- _DOCUMENT_:
--- Begin ---

Piwik is a great project, but it tends not to work well for handling sites with millions of events per day. Your MySQL table starts to bust at the seams pretty quickly.
For big sites, you'll want that event data in GiB's of plain raw logs that you can bulk load into tools like BigQuery or Redshift for analysis.
My team has built/delivered a SaaS web content analytics platform for the past few years called Parse.ly. We instrument pageview events (like Google Analytics) automatically, and we also instrument time-on-page using heartbeat events. We collect 50 billion monthly page events for over 600 top-traffic sites, and display it all in a real-time dashboard.
To emphasize that our customers own the data they send us, we recently launched a Raw Data Pipeline product:
Basically, we host a secure S3 bucket and Kinesis stream for customers, and deliver their raw (enriched) event data there. From there, they typically load it into their own BigQuery or Redshift instance, or they analyze pieces of it directly with Python/R/Excel/etc.
Our customers tell us this strikes the right balance among data ownership, query flexibility, and hassle-free infrastructure.
I've read parse.ly tech blog a few times, it was a great so I immediately recognized your company. As someone who's working in the publishing as well and gradually moving to a more data driven approach - thanks! :)
Data ownership in GA is a "gray area" that becomes less gray if you pay $150K/yr for "GA Premium".
Google has mixed incentives in running its free analytics service. It gets web-wide analytics data, it uses data to help it sell more AdWords to customers, and it integrates GA with other services, like their display advertising products (DFP, etc.)
From a practical standpoint, you don't "own" analytics data when a) you can't easily access it in raw form and b) the SaaS provider "leaks" your data to dilute its value to you. We address (a) and (b) directly through our products and public data privacy stance. See this blog post for our public view on analytics data privacy:
While I find your stance on privacy very refreshing for an analytics company, hiding your pricing info behind a sales rep is a huge turnoff for me. If you feel your pricing is reasonable for the service that you provide, I really don't see why you can't just display it proudly on your site.
Whether to display pricing on the website is something we debated in the past, and continue to debate. (Your comment may wake up the debate for me.)
Pricing for analytics services (in the marketplace) is all over the map. Google picked $150K/year as the price for GA Premium because that's the low end of an Adobe Analytics contract, who is the market leader. We're typically cheaper than existing Adobe/GA contracts. Non-competitive "event analytics" companies like MixPanel and Heap have variable per-event pricing that would break the bank for the customers we serve. We have a bit of an aversion to per-event pricing because it feels like "punishing customers for success".
Meanwhile, per seat pricing, though attractive on the surface and popular in the SaaS segment, has several concerns in our space. First, we want customers to feel free to hand out access to our platform: part of our value proposition is democratizing access to analytics data. So we don't want "stingy seat quotas" typical with tools like Salesforce. Second, for an analytics tool, seats are a bit easier to "hack" for a pricing model -- though our dashboards can be customized per user, a single shared account can access all the data. Meanwhile, our costs don't scale with seats, but with site traffic/users instead.

--- End ---

- _SUPPLIED INFORMATION_:
--- Begin ---

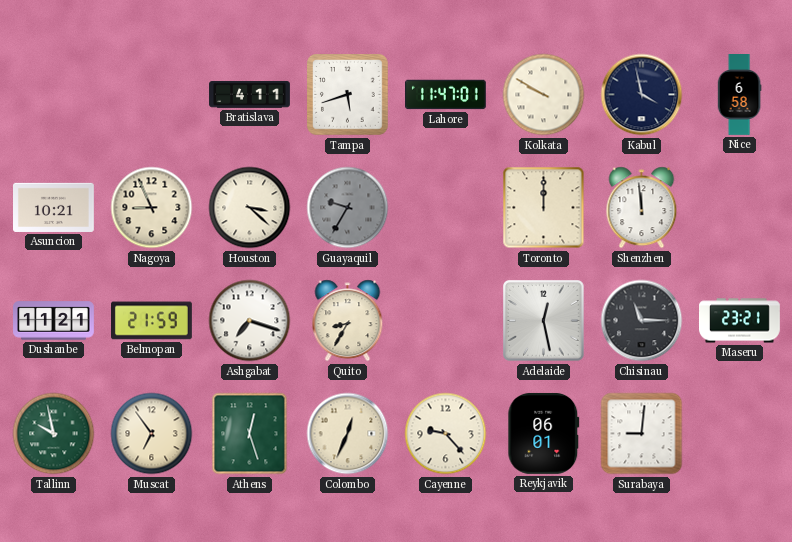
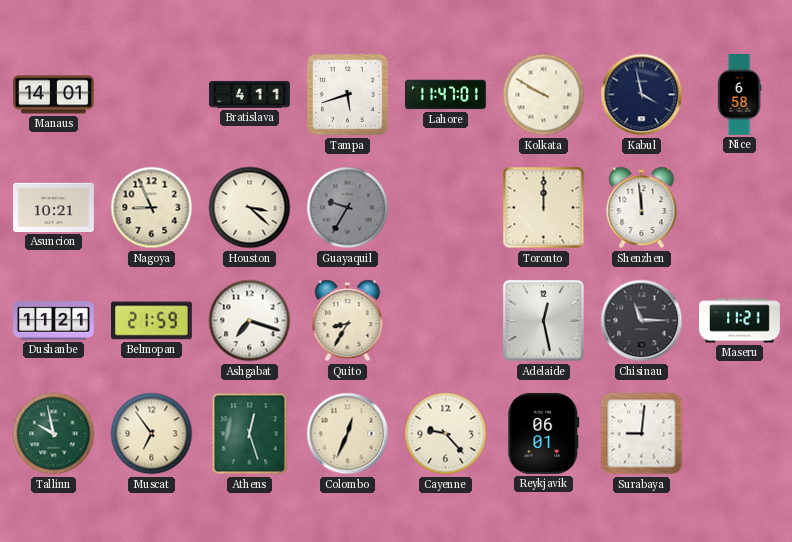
Manaus: none -> 14:01
Maseru: 23:21 -> 11:21
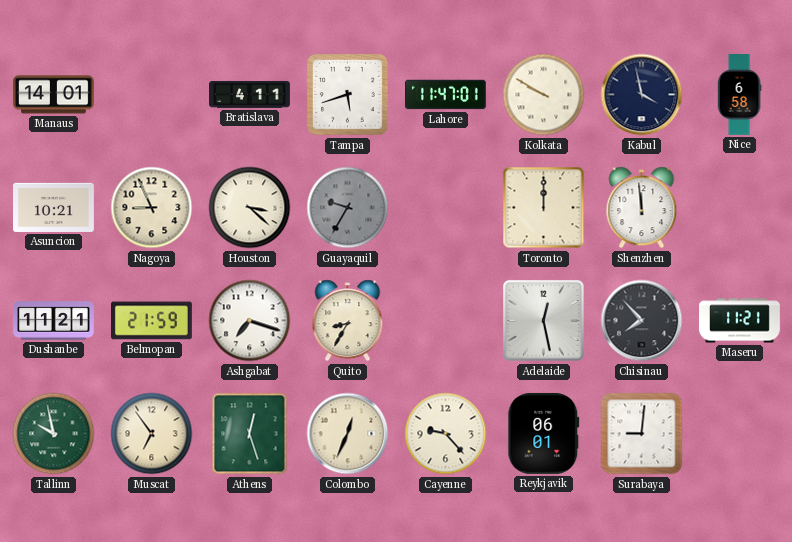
Chisinau: 11:15 -> 7:53
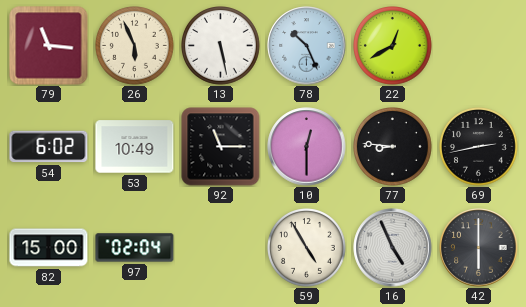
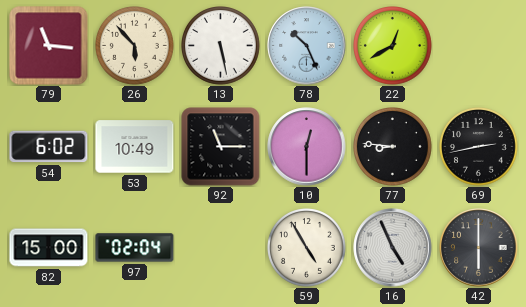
26: 5:56 -> 5:53
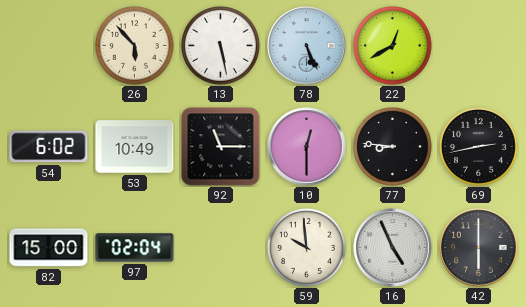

--- End ---

- _EXERCISE 1_: Translate this sentence from the analytics discussion into Spanish: "Whether to display pricing on the website is something we debated in the past, and continue to debate."
- _EXERCISE 2_: Pick up the analytics discussion after its last sentence and carry it on in the same voice.
The lines above come from a different source than the analytics discussion.

- _RESPONSE 1_: Si mostrar los precios en el sitio web es algo que debatimos en el pasado y que seguimos debatiendo.

- _RESPONSE 2_:
For these reasons, and more, we've settled on "tiered pricing". Roughly speaking, our service is offered in three tiers. Each tier supports a larger class of site (more monthly uniques), which also bestows more features (e.g. more data retention in higher tiers). To work within the budget constraints of some companies, we will discount tiers while removing cost-affecting features, e.g. maybe you are in the highest class of site, but we disable API access and limit data retention. Because this is a tad more complex than a pricing page could express easily, and also because we think the value of the product comes through best in a guided demo, we made the decision to hide pricing and instead responsively provide demos on-demand.
So, the tl;dr is, pricing, and the display of it, is definitely something we think about, and we have (IMO valid) reasons for not displaying pricing right now, but you make a fair point: if Musk can price his rockets publicly, maybe we can figure something out, too :)
I avoid all services with prices behind sales rep when possible. I always feel I'm not an astute negotiator, the sales rep will be ergo he will see me as a mug and take me for all he can get. If I do buy, even if I'm happy I'm always left wondering if I'm paying 2x as much as other customers.
Im sure parsle.ys analytics system told them that their potentical customers were getting sticker shock; hence the sales guys need to explain the value propesition to them properly before releaving the figure ;)
Sometimes i feel Google should just blanket replace their disclosure statements across the board with this classic video; https://www.youtube.com/watch?v=8fvTxv46ano.
Less beating around the bush.
Another very simple alternative is goaccess [0] which is purely server-side. It gathers quite a lot of information by parsing the server log. It doesn't do all the JavaScript stuff to track every single click, but it gives you stats on how many users visit your site, which parts, when, which sites or which domains they're coming from and also how much bandwidth they use. It also shows which status codes are coming from which paths and a lot more. It supports various output formats such as HTML or an interactive htop-like terminal application. It's also being actively developed. I use it and find it very useful.
Piwik has the problem that it writes directly to MySQL as the activity happens. If your database is down, you lose data. If you have a spike of traffic above what your DB can handle in writes, you lose data.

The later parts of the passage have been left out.